[ACTION ITEM]: Count the lines in the data that contain the string "What", treating uppercase and lowercase as different, and give only the number.

Plotted data images:
________________________

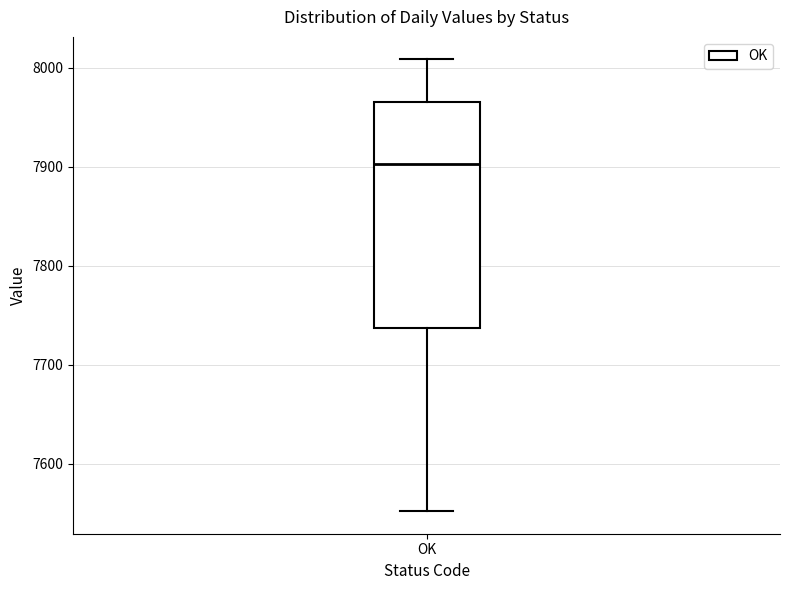

Where is the upper edge of the box for OK on the y-axis? The values are not printed on the chart, so give them approximately, as read against the axis.

7970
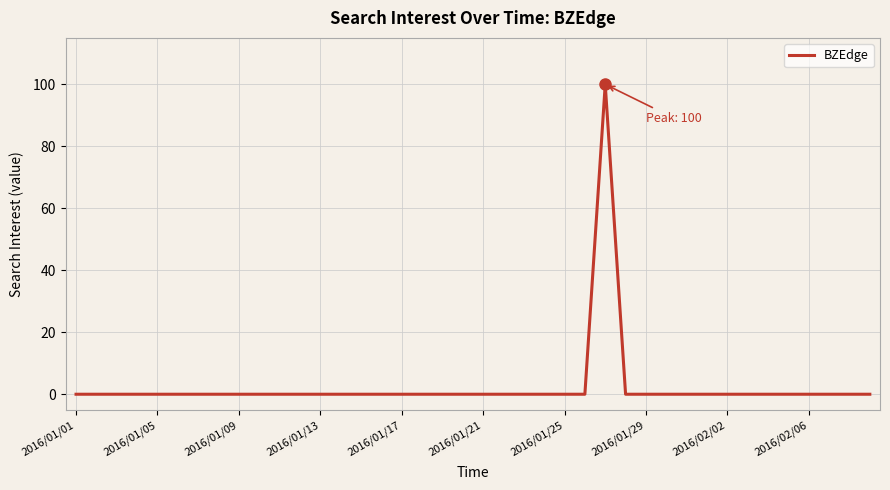

What is the greatest value displayed?

100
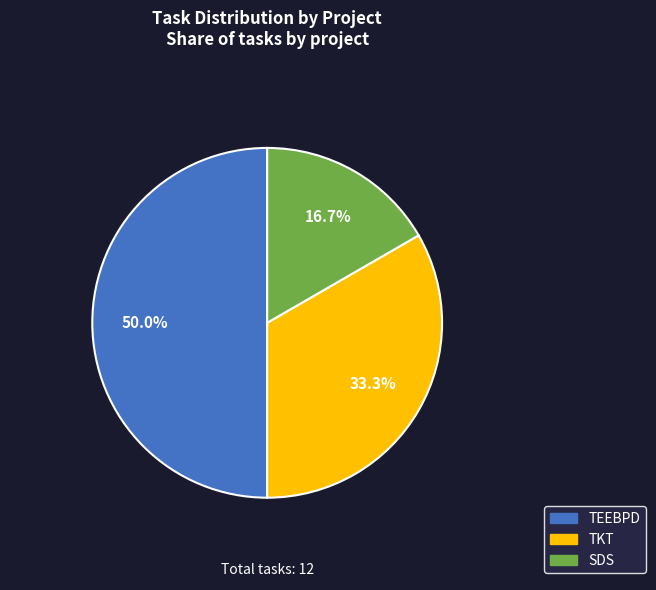

Count the number of slices in the pie.

3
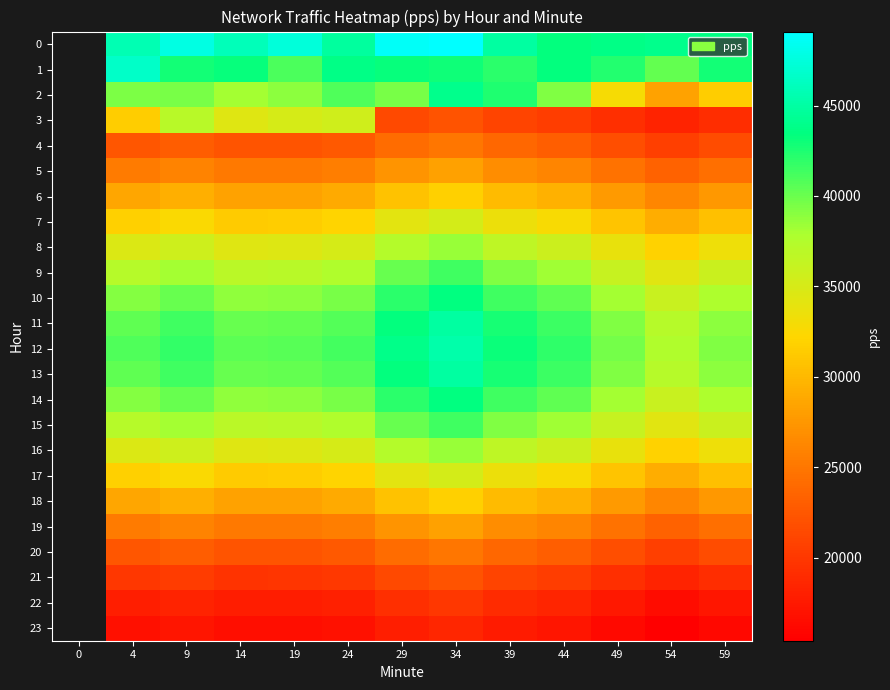

How many data points in 16 are less than 34691?

5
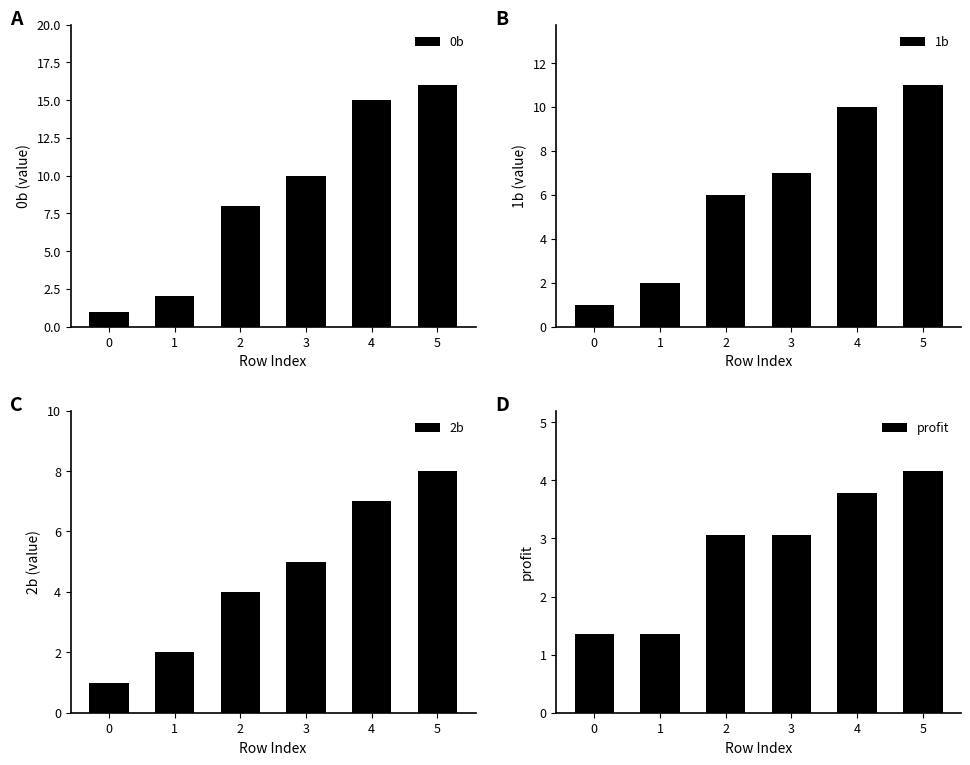

What is the value of the profit bar at the 3rd from the left?

3.1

________________________

[ANSWER TO THE PROBLEM]: 2